Brazzaville s’apprête à recoudre sa façade fluviale. En marge des 61es Assemblées annuelles de la Banque africaine de développement, le gouvernement congolais a signé un accord avec la Banque arabe pour le développement économique en Afrique, la Badéa.

La cérémonie s’est tenue à Kintélé. Elle a réuni le ministre de l’Économie, des Finances et du Portefeuille public, Christian Yoka, et le président de la Badéa, Abdullah KH Almusaibeeh. Le vice-Premier ministre Jean Jacques Bouya en assurait la supervision.

Un ruban d’asphalte le long du fleuve Congo

Le premier volet vise la poursuite de la corniche Sud de la capitale. Doté de 47 milliards de FCFA, il relie le rond-point Matour, à Makélékélé, jusqu’au quartier de Madibou, au plus près des berges du fleuve Congo.

Le tracé prévoit un viaduc déployé le long du cours d’eau. Pour un magazine attaché aux paysages fluviaux, l’image interroge autant qu’elle séduit, tant le fleuve structure ici la vie quotidienne et l’horizon des habitants.

La rivière Djoué au cœur des travaux

Le projet accorde une place singulière à la rivière Djoué, affluent qui ponctue le sud de Brazzaville. Un nouveau pont doit y être bâti, tandis que l’ouvrage existant sera réhabilité afin d’absorber un trafic appelé à croître.

La passerelle piétonne qui enjambe le Djoué sera elle aussi rénovée. Ce geste, modeste en apparence, conditionne la marche, la flânerie et l’accès du public à la rivière, des usages souvent négligés dans les grands chantiers routiers.
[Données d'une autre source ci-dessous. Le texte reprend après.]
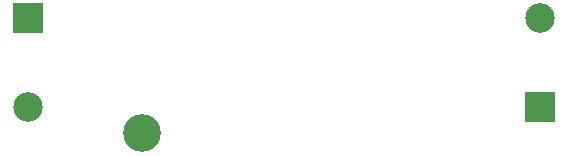
<source format=gbr>
%TF.GenerationSoftware,KiCad,Pcbnew,8.0.2*%
%TF.CreationDate,2024-08-23T12:07:27+02:00*%
%TF.ProjectId,CurrentLimiter2,43757272-656e-4744-9c69-6d6974657232,rev?*%
%TF.SameCoordinates,Original*%
%TF.FileFunction,Soldermask,Bot*%
%TF.FilePolarity,Negative*%
%FSLAX46Y46*%
G04 Gerber Fmt 4.6, Leading zero omitted, Abs format (unit mm)*
G04 Created by KiCad (PCBNEW 8.0.2) date 2024-08-23 12:07:27*
%MOMM*%
%LPD*%
G01*
G04 APERTURE LIST*
%ADD10C,3.200000*%
%ADD11R,2.500000X2.500000*%
%ADD12C,2.500000*%
G04 APERTURE END LIST*
D10*
%TO.C,H1*%
X115500000Y-106000000D03*
%TD*%
D11*
%TO.C,J2*%
X149155000Y-103750000D03*
D12*
X149155000Y-96250000D03*
%TD*%
D11*
%TO.C,J1*%
X105845000Y-96250000D03*
D12*
X105845000Y-103750000D03*
%TD*%
M02*

</source>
Promenade, paysages et éclairage : un urbanisme de la rive

Au-delà du bitume, le programme intègre des espaces paysagers, une promenade aménagée et un éclairage public. S’y ajoutent un giratoire, un mini-échangeur et des bretelles d’accès destinés à fluidifier la circulation entre les quartiers concernés.

Cette attention portée au cadre de vie mérite d’être soulignée. Une corniche n’est pas qu’un axe de transit : bien pensée, elle peut devenir un lieu de respiration urbaine, un balcon collectif ouvert sur l’eau et sur les couchers de soleil.

Une question de mesure pour les berges

Reste l’équation propre à tout aménagement riverain. Construire un viaduc et des ponts au contact d’un fleuve majeur et d’un affluent suppose des précautions sur les berges, les écoulements et les milieux qui les bordent.

La source consultée ne détaille pas les dispositions environnementales retenues. Par prudence, nous nous gardons d’en préjuger. L’enjeu, pour un projet de cette ampleur, sera de concilier mobilité, esthétique de la rive et préservation des écosystèmes fluviaux.

Une cité gouvernementale au centre-ville

Le second projet financé porte sur la construction d’une future cité gouvernementale, au centre-ville de Brazzaville. Elle prendra place sur le site des anciens ministères de la Santé et de la Fonction publique, à proximité du ministère de la Justice.

Ce choix d’implantation, sur un foncier déjà bâti et central, évite d’étendre la ville vers ses marges naturelles. Densifier l’existant plutôt qu’étaler l’urbanisation constitue, sur le principe, une orientation cohérente avec une approche soucieuse des territoires.

Lire le projet à l’échelle du paysage

Pris ensemble, ces deux chantiers dessinent une capitale qui se réoriente vers son fleuve et son centre. Pour Brazzaville, la rive du Congo n’est pas un simple décor : elle est mémoire, économie et identité, à la croisée des routes fluviales régionales.

La réussite de la corniche Sud se mesurera autant à ses ouvrages d’art qu’à sa capacité à offrir aux habitants un accès apaisé à l’eau. Le fleuve, ici, reste le véritable maître d’œuvre du paysage que ce projet entend façonner.